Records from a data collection
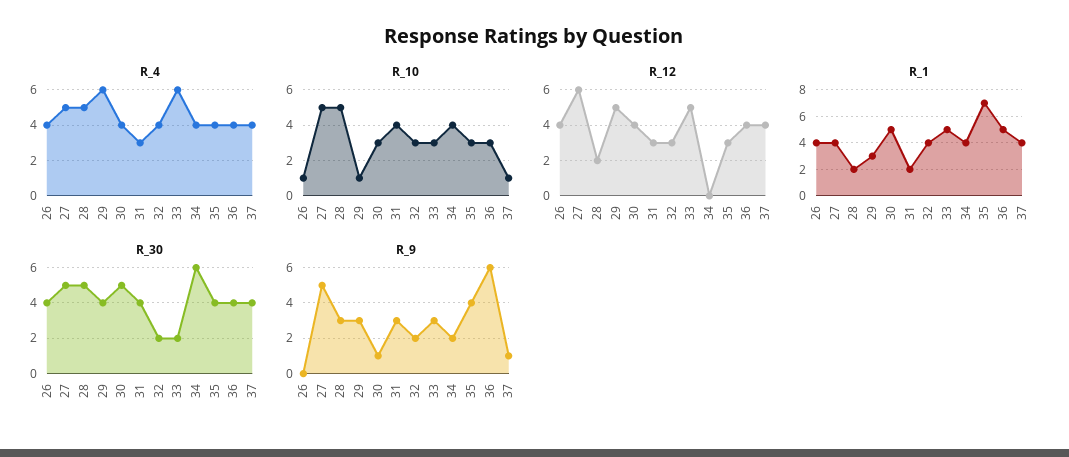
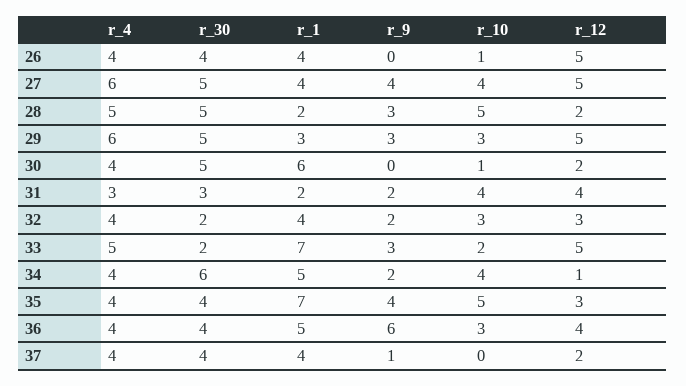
  {
    "R_4": {
      "26": 4,
-     "27": 5,
+     "27": 6,
      "28": 5,
      "29": 6,
      "30": 4,
      "31": 3,
      "32": 4,
-     "33": 6,
+     "33": 5,
      "34": 4,
      "35": 4,
      "36": 4,
      "37": 4
    },
    "R_10": {
      "26": 1,
-     "27": 5,
+     "27": 4,
      "28": 5,
-     "29": 1,
+     "29": 3,
-     "30": 3,
+     "30": 1,
      "31": 4,
      "32": 3,
-     "33": 3,
+     "33": 2,
      "34": 4,
-     "35": 3,
+     "35": 5,
      "36": 3,
-     "37": 1
+     "37": 0
    },
    "R_12": {
-     "26": 4,
+     "26": 5,
-     "27": 6,
+     "27": 5,
      "28": 2,
      "29": 5,
-     "30": 4,
+     "30": 2,
-     "31": 3,
+     "31": 4,
      "32": 3,
      "33": 5,
-     "34": 0,
+     "34": 1,
      "35": 3,
      "36": 4,
-     "37": 4
+     "37": 2
    },
    "R_1": {
      "26": 4,
      "27": 4,
      "28": 2,
      "29": 3,
-     "30": 5,
+     "30": 6,
      "31": 2,
      "32": 4,
-     "33": 5,
+     "33": 7,
-     "34": 4,
+     "34": 5,
      "35": 7,
      "36": 5,
      "37": 4
    },
    "R_30": {
      "26": 4,
      "27": 5,
      "28": 5,
-     "29": 4,
+     "29": 5,
      "30": 5,
-     "31": 4,
+     "31": 3,
      "32": 2,
      "33": 2,
      "34": 6,
      "35": 4,
      "36": 4,
      "37": 4
    },
    "R_9": {
      "26": 0,
-     "27": 5,
+     "27": 4,
      "28": 3,
      "29": 3,
-     "30": 1,
+     "30": 0,
-     "31": 3,
+     "31": 2,
      "32": 2,
      "33": 3,
      "34": 2,
      "35": 4,
      "36": 6,
      "37": 1
    }
  }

Problem – Send back the data above word for word, with the pictures left out.

Response below –
  {
    "R_4": {
      "26": 4,
-     "27": 5,
+     "27": 6,
      "28": 5,
      "29": 6,
      "30": 4,
      "31": 3,
      "32": 4,
-     "33": 6,
+     "33": 5,
      "34": 4,
      "35": 4,
      "36": 4,
      "37": 4
    },
    "R_10": {
      "26": 1,
-     "27": 5,
+     "27": 4,
      "28": 5,
-     "29": 1,
+     "29": 3,
-     "30": 3,
+     "30": 1,
      "31": 4,
      "32": 3,
-     "33": 3,
+     "33": 2,
      "34": 4,
-     "35": 3,
+     "35": 5,
      "36": 3,
-     "37": 1
+     "37": 0
    },
    "R_12": {
-     "26": 4,
+     "26": 5,
-     "27": 6,
+     "27": 5,
      "28": 2,
      "29": 5,
-     "30": 4,
+     "30": 2,
-     "31": 3,
+     "31": 4,
      "32": 3,
      "33": 5,
-     "34": 0,
+     "34": 1,
      "35": 3,
      "36": 4,
-     "37": 4
+     "37": 2
    },
    "R_1": {
      "26": 4,
      "27": 4,
      "28": 2,
      "29": 3,
-     "30": 5,
+     "30": 6,
      "31": 2,
      "32": 4,
-     "33": 5,
+     "33": 7,
-     "34": 4,
+     "34": 5,
      "35": 7,
      "36": 5,
      "37": 4
    },
    "R_30": {
      "26": 4,
      "27": 5,
      "28": 5,
-     "29": 4,
+     "29": 5,
      "30": 5,
-     "31": 4,
+     "31": 3,
      "32": 2,
      "33": 2,
      "34": 6,
      "35": 4,
      "36": 4,
      "37": 4
    },
    "R_9": {
      "26": 0,
-     "27": 5,
+     "27": 4,
      "28": 3,
      "29": 3,
-     "30": 1,
+     "30": 0,
-     "31": 3,
+     "31": 2,
      "32": 2,
      "33": 3,
      "34": 2,
      "35": 4,
      "36": 6,
      "37": 1
    }
  }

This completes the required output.